DATA FOR THIS EXERCISE Block Start

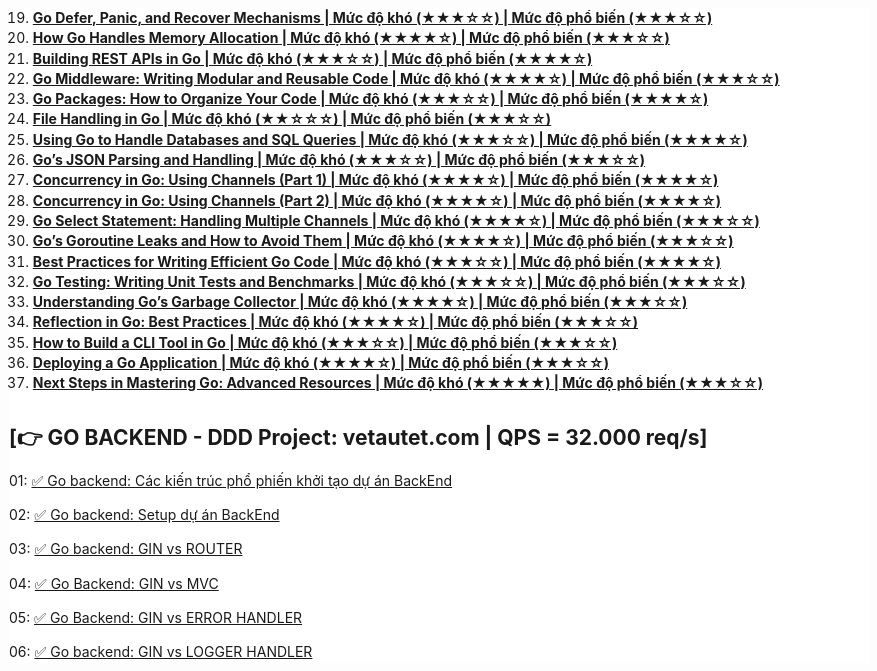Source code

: 19. [**Go Defer, Panic, and Recover Mechanisms | Mức độ khó (★★★☆☆) | Mức độ phổ biến (★★★☆☆)**](https://www.youtube.com/@anonystick)
20. [**How Go Handles Memory Allocation | Mức độ khó (★★★★☆) | Mức độ phổ biến (★★★☆☆)**](https://www.youtube.com/@anonystick)
21. [**Building REST APIs in Go | Mức độ khó (★★★☆☆) | Mức độ phổ biến (★★★★☆)**](https://www.youtube.com/@anonystick)
22. [**Go Middleware: Writing Modular and Reusable Code | Mức độ khó (★★★★☆) | Mức độ phổ biến (★★★☆☆)**](https://www.youtube.com/@anonystick)
23. [**Go Packages: How to Organize Your Code | Mức độ khó (★★★☆☆) | Mức độ phổ biến (★★★★☆)**](https://www.youtube.com/@anonystick)
24. [**File Handling in Go | Mức độ khó (★★☆☆☆) | Mức độ phổ biến (★★★☆☆)**](https://www.youtube.com/@anonystick)
25. [**Using Go to Handle Databases and SQL Queries | Mức độ khó (★★★☆☆) | Mức độ phổ biến (★★★★☆)**](https://www.youtube.com/@anonystick)
26. [**Go’s JSON Parsing and Handling | Mức độ khó (★★★☆☆) | Mức độ phổ biến (★★★☆☆)**](https://www.youtube.com/@anonystick)
27. [**Concurrency in Go: Using Channels (Part 1) | Mức độ khó (★★★★☆) | Mức độ phổ biến (★★★★☆)**](https://www.youtube.com/@anonystick)
28. [**Concurrency in Go: Using Channels (Part 2) | Mức độ khó (★★★★☆) | Mức độ phổ biến (★★★★☆)**](https://www.youtube.com/@anonystick)
29. [**Go Select Statement: Handling Multiple Channels | Mức độ khó (★★★★☆) | Mức độ phổ biến (★★★☆☆)**](https://www.youtube.com/@anonystick)
30. [**Go’s Goroutine Leaks and How to Avoid Them | Mức độ khó (★★★★☆) | Mức độ phổ biến (★★★☆☆)**](https://www.youtube.com/@anonystick)
31. [**Best Practices for Writing Efficient Go Code | Mức độ khó (★★★☆☆) | Mức độ phổ biến (★★★★☆)**](https://www.youtube.com/@anonystick)
32. [**Go Testing: Writing Unit Tests and Benchmarks | Mức độ khó (★★★☆☆) | Mức độ phổ biến (★★★☆☆)**](https://www.youtube.com/@anonystick)
33. [**Understanding Go’s Garbage Collector | Mức độ khó (★★★★☆) | Mức độ phổ biến (★★★☆☆)**](https://www.youtube.com/@anonystick)
34. [**Reflection in Go: Best Practices | Mức độ khó (★★★★☆) | Mức độ phổ biến (★★★☆☆)**](https://www.youtube.com/@anonystick)
35. [**How to Build a CLI Tool in Go | Mức độ khó (★★★☆☆) | Mức độ phổ biến (★★★☆☆)**](https://www.youtube.com/@anonystick)
36. [**Deploying a Go Application | Mức độ khó (★★★★☆) | Mức độ phổ biến (★★★☆☆)**](https://www.youtube.com/@anonystick)
37. [**Next Steps in Mastering Go: Advanced Resources | Mức độ khó (★★★★★) | Mức độ phổ biến (★★★☆☆)**](https://www.youtube.com/@anonystick)

## [👉 GO BACKEND - DDD Project: vetautet.com | QPS = 32.000 req/s]

01: [✅ Go backend: Các kiến trúc phổ phiến khởi tạo dự án BackEnd](https://youtu.be/L_kqWi7U2E0)

02: [✅ Go backend: Setup dự án BackEnd](https://youtu.be/x5-YICJ9YyY)

03: [✅ Go backend: GIN vs ROUTER](https://youtu.be/EF8Sp03O_sk)

04: [✅ Go Backend: GIN vs MVC](https://youtu.be/uOwcqwC4Ni8)

05: [✅ Go Backend: GIN vs ERROR HANDLER](https://youtu.be/dhj4MqYqpqU)

06: [✅ Go backend: GIN vs LOGGER HANDLER](https://youtu.be/vqf-2StTn0Q)
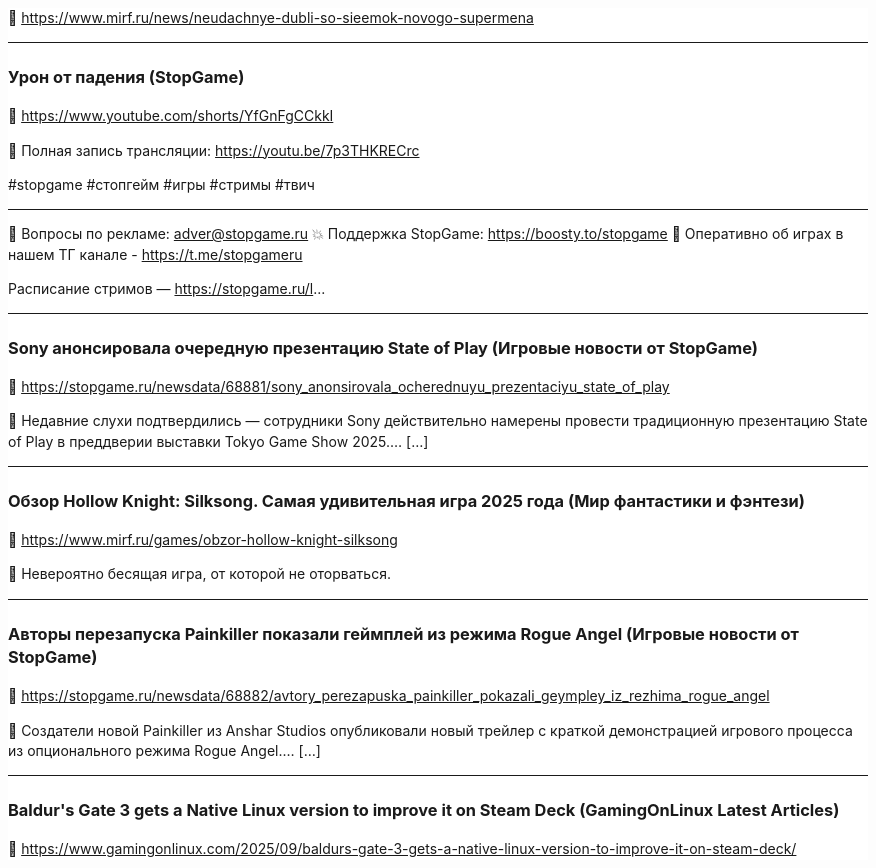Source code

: 🔗 https://www.mirf.ru/news/neudachnye-dubli-so-sieemok-novogo-supermena

---

### Урон от падения (StopGame)

🔗 https://www.youtube.com/shorts/YfGnFgCCkkI

💬 Полная запись трансляции: https://youtu.be/7p3THKRECrc

#stopgame #стопгейм #игры #стримы #твич

***

📧 Вопросы по рекламе: adver@stopgame.ru
💥 Поддержка StopGame: https://boosty.to/stopgame
📢 Оперативно об играх в нашем ТГ канале - https://t.me/stopgameru

Расписание стримов — https://stopgame.ru/l...

---

### Sony анонсировала очередную презентацию State of Play (Игровые новости от StopGame)

🔗 https://stopgame.ru/newsdata/68881/sony_anonsirovala_ocherednuyu_prezentaciyu_state_of_play

💬 Недавние слухи подтвердились — сотрудники Sony действительно намерены провести традиционную презентацию State of Play в преддверии выставки Tokyo Game Show 2025.… […]

---

### Обзор Hollow Knight: Silksong. Самая удивительная игра 2025 года (Мир фантастики и фэнтези)

🔗 https://www.mirf.ru/games/obzor-hollow-knight-silksong

💬 Невероятно бесящая игра, от которой не оторваться.

---

### Авторы перезапуска Painkiller показали геймплей из режима Rogue Angel (Игровые новости от StopGame)

🔗 https://stopgame.ru/newsdata/68882/avtory_perezapuska_painkiller_pokazali_geympley_iz_rezhima_rogue_angel

💬 Создатели новой Painkiller из Anshar Studios опубликовали новый трейлер с краткой демонстрацией игрового процесса из опционального режима Rogue Angel.… […]

---

### Baldur's Gate 3 gets a Native Linux version to improve it on Steam Deck (GamingOnLinux Latest Articles)

🔗 https://www.gamingonlinux.com/2025/09/baldurs-gate-3-gets-a-native-linux-version-to-improve-it-on-steam-deck/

DATA FOR THIS EXERCISE Block End

• PROBLEM TO WORK ON
Rewrite the source text of every record, replacing each instance of "@anonystick" with "@example" and keeping everything else unchanged. Leave the pictures out of your answer.

• ANSWER TO THIS EXERCISE
Source code

: 19. [**Go Defer, Panic, and Recover Mechanisms | Mức độ khó (★★★☆☆) | Mức độ phổ biến (★★★☆☆)**](https://www.youtube.com/@example)
20. [**How Go Handles Memory Allocation | Mức độ khó (★★★★☆) | Mức độ phổ biến (★★★☆☆)**](https://www.youtube.com/@example)
21. [**Building REST APIs in Go | Mức độ khó (★★★☆☆) | Mức độ phổ biến (★★★★☆)**](https://www.youtube.com/@example)
22. [**Go Middleware: Writing Modular and Reusable Code | Mức độ khó (★★★★☆) | Mức độ phổ biến (★★★☆☆)**](https://www.youtube.com/@example)
23. [**Go Packages: How to Organize Your Code | Mức độ khó (★★★☆☆) | Mức độ phổ biến (★★★★☆)**](https://www.youtube.com/@example)
24. [**File Handling in Go | Mức độ khó (★★☆☆☆) | Mức độ phổ biến (★★★☆☆)**](https://www.youtube.com/@example)
25. [**Using Go to Handle Databases and SQL Queries | Mức độ khó (★★★☆☆) | Mức độ phổ biến (★★★★☆)**](https://www.youtube.com/@example)
26. [**Go’s JSON Parsing and Handling | Mức độ khó (★★★☆☆) | Mức độ phổ biến (★★★☆☆)**](https://www.youtube.com/@example)
27. [**Concurrency in Go: Using Channels (Part 1) | Mức độ khó (★★★★☆) | Mức độ phổ biến (★★★★☆)**](https://www.youtube.com/@example)
28. [**Concurrency in Go: Using Channels (Part 2) | Mức độ khó (★★★★☆) | Mức độ phổ biến (★★★★☆)**](https://www.youtube.com/@example)
29. [**Go Select Statement: Handling Multiple Channels | Mức độ khó (★★★★☆) | Mức độ phổ biến (★★★☆☆)**](https://www.youtube.com/@example)
30. [**Go’s Goroutine Leaks and How to Avoid Them | Mức độ khó (★★★★☆) | Mức độ phổ biến (★★★☆☆)**](https://www.youtube.com/@example)
31. [**Best Practices for Writing Efficient Go Code | Mức độ khó (★★★☆☆) | Mức độ phổ biến (★★★★☆)**](https://www.youtube.com/@example)
32. [**Go Testing: Writing Unit Tests and Benchmarks | Mức độ khó (★★★☆☆) | Mức độ phổ biến (★★★☆☆)**](https://www.youtube.com/@example)
33. [**Understanding Go’s Garbage Collector | Mức độ khó (★★★★☆) | Mức độ phổ biến (★★★☆☆)**](https://www.youtube.com/@example)
34. [**Reflection in Go: Best Practices | Mức độ khó (★★★★☆) | Mức độ phổ biến (★★★☆☆)**](https://www.youtube.com/@example)
35. [**How to Build a CLI Tool in Go | Mức độ khó (★★★☆☆) | Mức độ phổ biến (★★★☆☆)**](https://www.youtube.com/@example)
36. [**Deploying a Go Application | Mức độ khó (★★★★☆) | Mức độ phổ biến (★★★☆☆)**](https://www.youtube.com/@example)
37. [**Next Steps in Mastering Go: Advanced Resources | Mức độ khó (★★★★★) | Mức độ phổ biến (★★★☆☆)**](https://www.youtube.com/@example)

## [👉 GO BACKEND - DDD Project: vetautet.com | QPS = 32.000 req/s]

01: [✅ Go backend: Các kiến trúc phổ phiến khởi tạo dự án BackEnd](https://youtu.be/L_kqWi7U2E0)

02: [✅ Go backend: Setup dự án BackEnd](https://youtu.be/x5-YICJ9YyY)

03: [✅ Go backend: GIN vs ROUTER](https://youtu.be/EF8Sp03O_sk)

04: [✅ Go Backend: GIN vs MVC](https://youtu.be/uOwcqwC4Ni8)

05: [✅ Go Backend: GIN vs ERROR HANDLER](https://youtu.be/dhj4MqYqpqU)

06: [✅ Go backend: GIN vs LOGGER HANDLER](https://youtu.be/vqf-2StTn0Q)
Source code

: 🔗 https://www.mirf.ru/news/neudachnye-dubli-so-sieemok-novogo-supermena

---

### Урон от падения (StopGame)

🔗 https://www.youtube.com/shorts/YfGnFgCCkkI

💬 Полная запись трансляции: https://youtu.be/7p3THKRECrc

#stopgame #стопгейм #игры #стримы #твич

***

📧 Вопросы по рекламе: adver@stopgame.ru
💥 Поддержка StopGame: https://boosty.to/stopgame
📢 Оперативно об играх в нашем ТГ канале - https://t.me/stopgameru

Расписание стримов — https://stopgame.ru/l...

---

### Sony анонсировала очередную презентацию State of Play (Игровые новости от StopGame)

🔗 https://stopgame.ru/newsdata/68881/sony_anonsirovala_ocherednuyu_prezentaciyu_state_of_play

💬 Недавние слухи подтвердились — сотрудники Sony действительно намерены провести традиционную презентацию State of Play в преддверии выставки Tokyo Game Show 2025.… […]

---

### Обзор Hollow Knight: Silksong. Самая удивительная игра 2025 года (Мир фантастики и фэнтези)

🔗 https://www.mirf.ru/games/obzor-hollow-knight-silksong

💬 Невероятно бесящая игра, от которой не оторваться.

---

### Авторы перезапуска Painkiller показали геймплей из режима Rogue Angel (Игровые новости от StopGame)

🔗 https://stopgame.ru/newsdata/68882/avtory_perezapuska_painkiller_pokazali_geympley_iz_rezhima_rogue_angel

💬 Создатели новой Painkiller из Anshar Studios опубликовали новый трейлер с краткой демонстрацией игрового процесса из опционального режима Rogue Angel.… […]

---

### Baldur's Gate 3 gets a Native Linux version to improve it on Steam Deck (GamingOnLinux Latest Articles)

🔗 https://www.gamingonlinux.com/2025/09/baldurs-gate-3-gets-a-native-linux-version-to-improve-it-on-steam-deck/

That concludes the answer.